Students now switch classes in intervals to limit hallway traffic and take their lunch inside the classroom, she said.

All students were equipped with Chromebooks and families have to provide their own internet in the event that the school has to shut down its campus like last spring, Daughtery said.

Even in the months the school was closed, 100% of students participated in lessons from home, she said.

Concordia Parish School District

Concordia Parish School District Superintendent Whest Shirley said every student in the parish, which began fall semester on Aug. 24, has been issued a Chromebook to use at home. However, between 30% to 40% of students in the parish have internet at home currently, he said.

The remainder of students will each receive one of more than 2,700 mobile hotspot devices purchased via the CARES Act so they can have online classes, Shirley said, adding he expects all of the students in the parish to have Wi-Fi at home by October.

“The initial order has not come in yet,” Shirley said. “It could be any day now. This is a new environment not only for us but for everyone across the U.S. Fortunately, We were already one to one as far as the Chromebooks but we still needed to beef up our technology so that every student can use them at home.”

Students who participate in fully virtual classes — which is approximately half of the students in the parish — already have Wi-Fi access while hybrid students who haven’t received Wi-Fi devices yet are being supplemented with hard copy homework assignments until the shipment of mobile hotspot devices arrives, Shirley said.

“This is just a whole new dimension of education that is not be going away anytime soon,” he said. “Even after COVID if there is a snowstorm, a hurricane or another pandemic, as long as we have power we’ll still be able to educate.
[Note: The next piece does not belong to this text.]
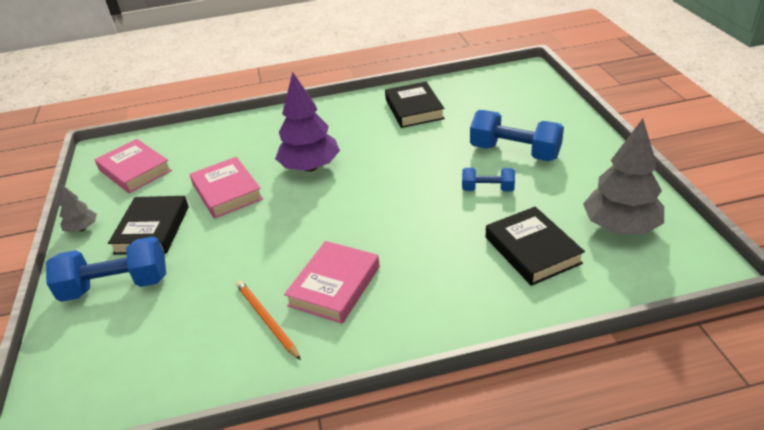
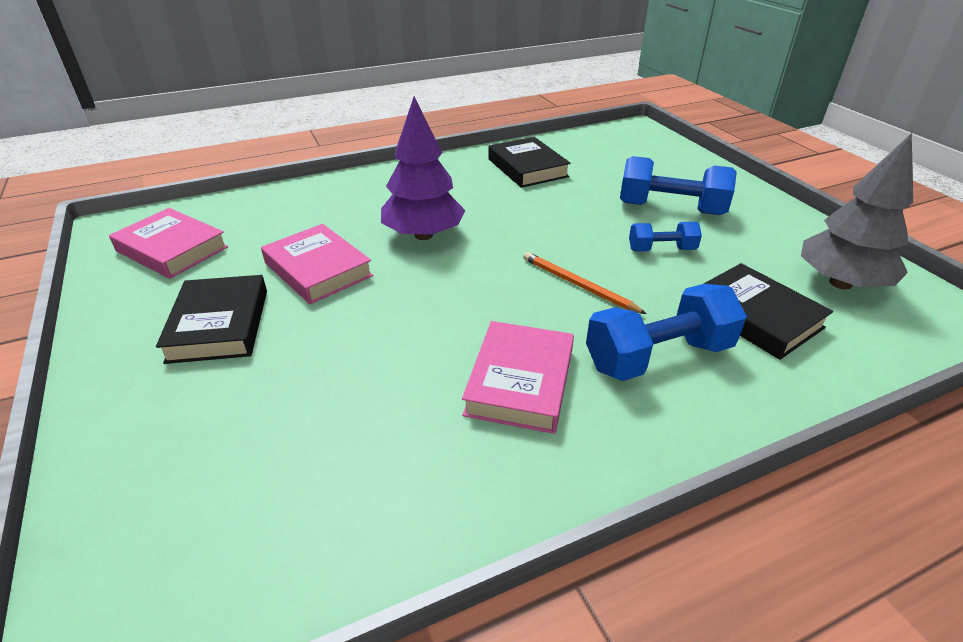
camera: 15 degrees left, 0 degrees up
(82, 229) = (104, 330): grey tree -> none
(116, 286) = (180, 410): blue dumbbell -> blue dumbbell (658, 356)
(266, 320) = (439, 439): orange pencil -> orange pencil (578, 285)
Our students will no longer be out of reach.”

Working parents

Working parents have also had to adapt to the changes in schools during the COVID-19 pandemic.
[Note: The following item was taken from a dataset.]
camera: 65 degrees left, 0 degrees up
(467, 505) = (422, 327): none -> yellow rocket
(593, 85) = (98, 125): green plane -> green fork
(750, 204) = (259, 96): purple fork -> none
Allen and Becky Lipscomb have a boy and girl set of twins that started the fourth-grade on Aug. 24 at Vidalia Upper Elementary.

Seth and Allie, age 9, now spend time at their grandparents’ house on weekdays when they are at home and their parents are at work, Becky said.

“So far it has gone smoothly for us but they have grandparents that are able to keep them,” Becky said. “We make sure we know what is expected of them each day.”

Becky said her children have been given paper assignments to do at home while the schools wait on everyone to be issued a Chromebook and internet devices.

“Right now I don’t expect my parents to have to teach them,” Becky said. “Being in the fourth grade, they can pretty much handle it. As soon as we get the Chromebook, I assume it is going to require a bit more work. I’ve kept in touch with teachers and I feel fine that they are keeping the learning pathways open between us and them.”

Becky said she feels comfortable with how the schools have handled the COVID-19 pandemic.

“It has been smooth so far and I know that they are doing everything that they can to keep the classrooms safe and socially distance,” Becky said. “I’m not really concerned because I know we’re all doing our part. It was an issue at first having kids go to school and then go to their elderly grandparents’ home but I’m OK with that because I know everyone is doing right. My main goal is to make sure that by the end of fourth grade my kids get all of the education that they were supposed to get for the fourth grade.”

Delta Charter

Delta Charter school principal Jimmy Comeaux said approximately 100 students at Delta Charter are enrolled in fully virtual classes while the remainder of students are participating in face-to-face instruction on campus.

“We haven’t had any connectivity issues until Hurricane Laura hit,” Comeaux said, adding students were still out of school until Wednesday due to some not having power after the hurricane.